Research on Influencing Factors of Digital Transformation of Enterprises in Jing-Jin-Ji Region (Beijing-Tianjin-Hebei) Based on Principal Component Analysis
DOI:
https://doi.org/10.56028/aemr.14.1.359.2025Keywords:
Digital transformation; Influencing factors; Pearson coefficient correlation; Principal component analysis; Jing-Jin-Ji Region (Beijing-Tianjin-Hebei).Abstract
The process of world economic recovery is tortuous, the uncertainty of the external environment is increasing, and downward pressure on the domestic economy still exists. Digital transformation is an important part of helping high-quality development. As an important economic pillar in the northern region, the Jing-Jin-Ji Region (Beijing-Tianjin-Hebei) faces many challenges in digital transformation.
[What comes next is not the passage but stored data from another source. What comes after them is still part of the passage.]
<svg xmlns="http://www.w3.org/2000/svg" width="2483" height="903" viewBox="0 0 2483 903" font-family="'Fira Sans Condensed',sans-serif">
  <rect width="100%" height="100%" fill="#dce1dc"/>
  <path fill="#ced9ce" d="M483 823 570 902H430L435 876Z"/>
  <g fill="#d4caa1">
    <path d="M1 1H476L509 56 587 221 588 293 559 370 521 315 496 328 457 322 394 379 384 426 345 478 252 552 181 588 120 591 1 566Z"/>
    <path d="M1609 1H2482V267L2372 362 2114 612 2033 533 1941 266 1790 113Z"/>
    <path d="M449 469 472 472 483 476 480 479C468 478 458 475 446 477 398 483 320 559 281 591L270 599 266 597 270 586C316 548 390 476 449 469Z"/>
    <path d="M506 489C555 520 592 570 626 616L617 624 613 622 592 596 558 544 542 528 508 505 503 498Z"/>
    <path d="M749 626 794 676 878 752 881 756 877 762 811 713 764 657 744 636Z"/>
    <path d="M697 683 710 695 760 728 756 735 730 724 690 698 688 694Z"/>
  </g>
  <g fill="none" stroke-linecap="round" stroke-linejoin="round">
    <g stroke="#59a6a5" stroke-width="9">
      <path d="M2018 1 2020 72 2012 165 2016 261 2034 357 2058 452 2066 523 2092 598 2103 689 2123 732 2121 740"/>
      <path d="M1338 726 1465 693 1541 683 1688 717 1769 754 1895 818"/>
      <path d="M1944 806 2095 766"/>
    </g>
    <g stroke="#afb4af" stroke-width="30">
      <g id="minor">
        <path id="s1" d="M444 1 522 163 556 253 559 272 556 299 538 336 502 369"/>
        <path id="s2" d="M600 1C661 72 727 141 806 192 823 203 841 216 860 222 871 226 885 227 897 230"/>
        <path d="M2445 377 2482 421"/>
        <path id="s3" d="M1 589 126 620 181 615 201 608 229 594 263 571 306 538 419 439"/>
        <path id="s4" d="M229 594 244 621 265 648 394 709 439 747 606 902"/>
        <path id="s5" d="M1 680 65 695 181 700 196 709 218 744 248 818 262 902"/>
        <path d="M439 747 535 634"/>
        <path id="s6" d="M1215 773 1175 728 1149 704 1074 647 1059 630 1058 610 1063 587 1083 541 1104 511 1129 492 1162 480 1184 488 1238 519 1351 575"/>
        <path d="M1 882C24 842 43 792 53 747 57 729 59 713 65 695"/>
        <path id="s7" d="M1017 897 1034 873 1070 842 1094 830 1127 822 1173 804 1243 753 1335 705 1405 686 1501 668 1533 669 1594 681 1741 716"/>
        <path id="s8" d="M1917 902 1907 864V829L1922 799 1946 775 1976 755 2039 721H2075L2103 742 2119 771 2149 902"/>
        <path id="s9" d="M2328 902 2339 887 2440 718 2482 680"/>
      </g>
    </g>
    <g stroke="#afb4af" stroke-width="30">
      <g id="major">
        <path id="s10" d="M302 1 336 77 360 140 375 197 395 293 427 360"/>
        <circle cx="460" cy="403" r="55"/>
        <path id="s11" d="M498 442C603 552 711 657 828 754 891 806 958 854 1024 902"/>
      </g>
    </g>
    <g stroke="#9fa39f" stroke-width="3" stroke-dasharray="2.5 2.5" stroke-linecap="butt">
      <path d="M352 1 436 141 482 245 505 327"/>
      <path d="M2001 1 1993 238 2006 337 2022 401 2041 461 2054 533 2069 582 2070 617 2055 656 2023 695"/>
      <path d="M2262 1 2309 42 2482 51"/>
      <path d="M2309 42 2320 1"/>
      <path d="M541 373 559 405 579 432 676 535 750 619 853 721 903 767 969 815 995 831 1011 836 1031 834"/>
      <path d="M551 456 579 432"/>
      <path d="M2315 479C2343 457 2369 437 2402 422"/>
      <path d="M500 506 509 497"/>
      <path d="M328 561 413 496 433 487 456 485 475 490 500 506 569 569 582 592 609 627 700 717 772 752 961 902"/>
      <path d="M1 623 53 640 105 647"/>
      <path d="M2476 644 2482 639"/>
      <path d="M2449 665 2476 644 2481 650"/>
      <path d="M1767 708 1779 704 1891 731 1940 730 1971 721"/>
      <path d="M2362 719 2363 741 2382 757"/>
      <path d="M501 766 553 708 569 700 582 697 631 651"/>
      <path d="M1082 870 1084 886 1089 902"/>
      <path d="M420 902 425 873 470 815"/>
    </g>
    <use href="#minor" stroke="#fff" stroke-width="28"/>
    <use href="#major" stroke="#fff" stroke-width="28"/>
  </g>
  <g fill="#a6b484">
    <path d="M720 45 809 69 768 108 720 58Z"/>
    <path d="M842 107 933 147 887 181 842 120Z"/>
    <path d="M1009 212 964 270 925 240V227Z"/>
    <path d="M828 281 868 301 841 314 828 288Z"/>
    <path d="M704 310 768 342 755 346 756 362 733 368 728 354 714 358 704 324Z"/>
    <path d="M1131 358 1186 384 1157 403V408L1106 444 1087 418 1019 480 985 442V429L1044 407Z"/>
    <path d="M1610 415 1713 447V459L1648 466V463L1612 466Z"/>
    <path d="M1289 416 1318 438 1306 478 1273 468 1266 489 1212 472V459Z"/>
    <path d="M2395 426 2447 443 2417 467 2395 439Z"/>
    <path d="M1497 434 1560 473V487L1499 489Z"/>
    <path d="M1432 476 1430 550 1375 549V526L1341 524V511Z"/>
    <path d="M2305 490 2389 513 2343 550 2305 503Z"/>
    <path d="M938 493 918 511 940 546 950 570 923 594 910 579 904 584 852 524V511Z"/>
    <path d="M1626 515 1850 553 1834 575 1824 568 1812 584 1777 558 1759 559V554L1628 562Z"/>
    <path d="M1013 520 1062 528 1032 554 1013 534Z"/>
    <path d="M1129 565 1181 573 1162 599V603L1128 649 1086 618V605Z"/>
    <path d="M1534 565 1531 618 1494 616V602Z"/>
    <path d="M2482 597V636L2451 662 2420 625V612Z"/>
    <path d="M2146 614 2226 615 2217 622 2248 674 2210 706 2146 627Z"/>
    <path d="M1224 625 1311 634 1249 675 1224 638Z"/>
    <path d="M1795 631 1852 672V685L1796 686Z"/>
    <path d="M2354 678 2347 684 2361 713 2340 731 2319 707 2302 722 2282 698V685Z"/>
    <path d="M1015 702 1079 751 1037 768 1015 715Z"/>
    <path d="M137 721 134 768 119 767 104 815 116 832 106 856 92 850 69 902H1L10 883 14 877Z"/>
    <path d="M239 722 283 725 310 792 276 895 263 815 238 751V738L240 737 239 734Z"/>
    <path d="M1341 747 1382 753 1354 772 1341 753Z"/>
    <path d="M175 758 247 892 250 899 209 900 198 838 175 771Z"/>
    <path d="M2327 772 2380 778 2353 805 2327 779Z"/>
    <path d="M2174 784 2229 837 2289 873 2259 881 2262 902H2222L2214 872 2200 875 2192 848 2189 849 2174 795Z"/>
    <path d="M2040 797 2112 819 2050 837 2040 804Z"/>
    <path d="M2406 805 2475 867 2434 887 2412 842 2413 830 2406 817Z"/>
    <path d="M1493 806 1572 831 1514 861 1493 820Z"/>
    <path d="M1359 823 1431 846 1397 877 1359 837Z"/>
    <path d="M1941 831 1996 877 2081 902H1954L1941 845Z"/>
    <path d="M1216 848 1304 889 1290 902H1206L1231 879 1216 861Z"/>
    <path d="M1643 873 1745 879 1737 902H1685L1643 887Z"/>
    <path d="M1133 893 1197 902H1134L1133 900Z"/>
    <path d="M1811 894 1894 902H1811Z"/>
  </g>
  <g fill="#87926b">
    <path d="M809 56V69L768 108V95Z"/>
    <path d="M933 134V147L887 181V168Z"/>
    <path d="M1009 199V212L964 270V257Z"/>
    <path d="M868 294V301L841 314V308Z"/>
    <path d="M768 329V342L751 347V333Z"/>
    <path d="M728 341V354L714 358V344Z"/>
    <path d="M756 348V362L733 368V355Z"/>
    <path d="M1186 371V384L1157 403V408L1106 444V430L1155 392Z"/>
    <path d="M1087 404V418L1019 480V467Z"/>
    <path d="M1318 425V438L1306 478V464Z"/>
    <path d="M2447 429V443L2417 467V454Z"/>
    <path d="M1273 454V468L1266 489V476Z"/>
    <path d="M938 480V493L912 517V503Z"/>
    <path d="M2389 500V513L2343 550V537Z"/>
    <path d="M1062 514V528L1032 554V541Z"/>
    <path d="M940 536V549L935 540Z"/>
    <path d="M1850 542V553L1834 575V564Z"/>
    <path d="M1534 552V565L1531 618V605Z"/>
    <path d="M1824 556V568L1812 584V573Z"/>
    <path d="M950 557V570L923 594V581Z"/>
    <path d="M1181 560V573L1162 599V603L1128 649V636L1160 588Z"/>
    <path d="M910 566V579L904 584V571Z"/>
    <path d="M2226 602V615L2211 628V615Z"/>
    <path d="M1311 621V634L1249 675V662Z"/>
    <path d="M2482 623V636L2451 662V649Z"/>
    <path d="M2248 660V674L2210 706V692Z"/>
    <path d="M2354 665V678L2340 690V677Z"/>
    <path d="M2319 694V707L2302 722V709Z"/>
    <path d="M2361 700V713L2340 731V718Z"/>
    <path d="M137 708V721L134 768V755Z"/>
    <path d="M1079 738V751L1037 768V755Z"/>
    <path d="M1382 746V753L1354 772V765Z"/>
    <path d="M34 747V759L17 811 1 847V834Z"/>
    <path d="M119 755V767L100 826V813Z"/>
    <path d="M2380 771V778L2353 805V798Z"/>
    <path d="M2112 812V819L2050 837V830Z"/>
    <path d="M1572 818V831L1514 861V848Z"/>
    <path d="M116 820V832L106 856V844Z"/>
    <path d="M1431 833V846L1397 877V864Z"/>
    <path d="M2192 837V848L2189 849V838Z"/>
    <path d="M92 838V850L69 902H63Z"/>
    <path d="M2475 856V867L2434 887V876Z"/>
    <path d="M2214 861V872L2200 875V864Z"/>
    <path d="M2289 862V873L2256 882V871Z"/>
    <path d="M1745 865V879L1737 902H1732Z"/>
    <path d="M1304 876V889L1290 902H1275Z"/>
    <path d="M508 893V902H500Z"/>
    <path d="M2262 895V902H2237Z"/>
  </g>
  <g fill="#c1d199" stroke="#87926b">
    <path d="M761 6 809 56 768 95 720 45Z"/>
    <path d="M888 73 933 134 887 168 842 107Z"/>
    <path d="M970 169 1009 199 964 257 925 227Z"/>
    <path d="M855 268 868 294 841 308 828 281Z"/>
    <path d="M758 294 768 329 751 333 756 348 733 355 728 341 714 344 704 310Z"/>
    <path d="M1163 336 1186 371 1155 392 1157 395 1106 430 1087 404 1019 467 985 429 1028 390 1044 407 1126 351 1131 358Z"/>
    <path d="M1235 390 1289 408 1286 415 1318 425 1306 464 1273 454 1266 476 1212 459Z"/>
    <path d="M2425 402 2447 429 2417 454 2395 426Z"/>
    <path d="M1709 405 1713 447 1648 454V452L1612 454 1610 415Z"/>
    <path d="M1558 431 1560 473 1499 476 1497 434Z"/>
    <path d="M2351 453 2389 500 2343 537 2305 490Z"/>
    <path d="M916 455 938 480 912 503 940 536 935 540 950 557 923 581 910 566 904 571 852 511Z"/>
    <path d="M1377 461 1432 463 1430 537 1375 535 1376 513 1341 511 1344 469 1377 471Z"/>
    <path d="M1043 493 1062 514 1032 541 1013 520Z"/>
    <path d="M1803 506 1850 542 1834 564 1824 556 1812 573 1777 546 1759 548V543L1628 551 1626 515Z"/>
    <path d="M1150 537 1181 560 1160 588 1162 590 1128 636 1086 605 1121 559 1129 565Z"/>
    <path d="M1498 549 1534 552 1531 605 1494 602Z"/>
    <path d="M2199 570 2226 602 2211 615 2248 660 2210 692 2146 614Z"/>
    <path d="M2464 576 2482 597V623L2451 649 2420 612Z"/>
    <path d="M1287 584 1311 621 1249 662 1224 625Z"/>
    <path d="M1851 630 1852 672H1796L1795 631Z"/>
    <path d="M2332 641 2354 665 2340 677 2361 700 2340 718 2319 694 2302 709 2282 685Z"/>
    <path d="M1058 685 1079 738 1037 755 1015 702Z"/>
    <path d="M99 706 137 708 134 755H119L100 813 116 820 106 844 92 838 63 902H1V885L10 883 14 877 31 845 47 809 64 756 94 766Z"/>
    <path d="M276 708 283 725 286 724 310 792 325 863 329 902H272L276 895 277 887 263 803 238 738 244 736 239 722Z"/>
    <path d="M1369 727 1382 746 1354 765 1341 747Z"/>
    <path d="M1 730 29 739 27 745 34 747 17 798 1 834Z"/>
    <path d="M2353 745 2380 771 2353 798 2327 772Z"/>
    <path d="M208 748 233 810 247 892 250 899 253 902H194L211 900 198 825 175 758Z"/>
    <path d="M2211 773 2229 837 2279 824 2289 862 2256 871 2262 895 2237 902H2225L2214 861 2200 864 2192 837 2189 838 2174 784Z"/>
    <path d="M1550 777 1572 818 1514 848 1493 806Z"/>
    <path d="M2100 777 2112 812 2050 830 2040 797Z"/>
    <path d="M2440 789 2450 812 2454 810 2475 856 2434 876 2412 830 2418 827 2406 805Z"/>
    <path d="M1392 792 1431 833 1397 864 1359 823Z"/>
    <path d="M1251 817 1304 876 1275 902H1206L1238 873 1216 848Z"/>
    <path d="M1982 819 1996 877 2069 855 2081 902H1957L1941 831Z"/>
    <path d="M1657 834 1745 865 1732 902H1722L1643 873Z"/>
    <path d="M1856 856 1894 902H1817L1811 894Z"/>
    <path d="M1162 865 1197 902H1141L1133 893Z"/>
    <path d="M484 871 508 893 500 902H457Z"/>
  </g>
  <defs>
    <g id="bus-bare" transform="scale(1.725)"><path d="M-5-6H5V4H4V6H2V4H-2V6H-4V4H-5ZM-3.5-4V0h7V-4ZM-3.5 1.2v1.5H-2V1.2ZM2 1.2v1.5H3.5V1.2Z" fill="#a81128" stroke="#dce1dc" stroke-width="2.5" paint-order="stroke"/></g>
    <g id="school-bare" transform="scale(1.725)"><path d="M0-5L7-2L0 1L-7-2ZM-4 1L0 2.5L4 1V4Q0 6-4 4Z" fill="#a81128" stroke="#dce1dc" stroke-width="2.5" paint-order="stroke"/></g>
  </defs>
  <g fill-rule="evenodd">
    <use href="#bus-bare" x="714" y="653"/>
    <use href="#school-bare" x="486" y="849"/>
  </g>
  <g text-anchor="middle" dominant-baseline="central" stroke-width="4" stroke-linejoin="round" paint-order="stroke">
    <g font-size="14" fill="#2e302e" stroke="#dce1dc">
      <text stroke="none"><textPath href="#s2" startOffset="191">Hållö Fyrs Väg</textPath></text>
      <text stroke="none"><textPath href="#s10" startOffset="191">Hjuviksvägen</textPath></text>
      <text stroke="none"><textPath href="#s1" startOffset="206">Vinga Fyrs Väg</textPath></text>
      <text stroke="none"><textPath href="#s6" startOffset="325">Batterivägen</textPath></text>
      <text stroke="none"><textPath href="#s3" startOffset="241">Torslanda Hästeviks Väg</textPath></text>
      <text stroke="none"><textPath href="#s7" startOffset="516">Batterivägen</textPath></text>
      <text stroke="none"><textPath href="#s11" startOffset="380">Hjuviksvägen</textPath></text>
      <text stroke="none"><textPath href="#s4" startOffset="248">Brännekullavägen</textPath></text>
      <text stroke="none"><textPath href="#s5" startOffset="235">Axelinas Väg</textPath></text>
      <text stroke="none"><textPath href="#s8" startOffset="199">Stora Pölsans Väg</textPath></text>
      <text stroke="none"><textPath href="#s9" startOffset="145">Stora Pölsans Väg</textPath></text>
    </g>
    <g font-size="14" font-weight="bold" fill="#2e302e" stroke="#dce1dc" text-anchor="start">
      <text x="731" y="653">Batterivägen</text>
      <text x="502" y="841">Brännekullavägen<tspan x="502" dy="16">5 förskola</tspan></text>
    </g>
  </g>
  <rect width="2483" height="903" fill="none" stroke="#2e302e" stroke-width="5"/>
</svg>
In this paper, by constructing the evaluation model of digital transformation level, four second-level indicators and fifteen third-level indicators are constructed, and then Pearson coefficient correlation analysis is carried out to eliminate explanatory variables that have little influence on the explained variables. In addition, principal component analysis is used to reduce the dimensions of 10 explanatory variables to three principal components. It is found that the per capita GDP, the average wages of information transmission, software and information technology service industry, the average wages of education, scientific research and technology services, and the proportion of the secondary industry are important factors affecting the digital transformation of enterprises. Given the above conclusions, some suggestions are put forward, such as optimizing the industrial structure, strengthening the construction of digital infrastructure, attaching importance to the training of digital talents, and optimizing the industrial structure.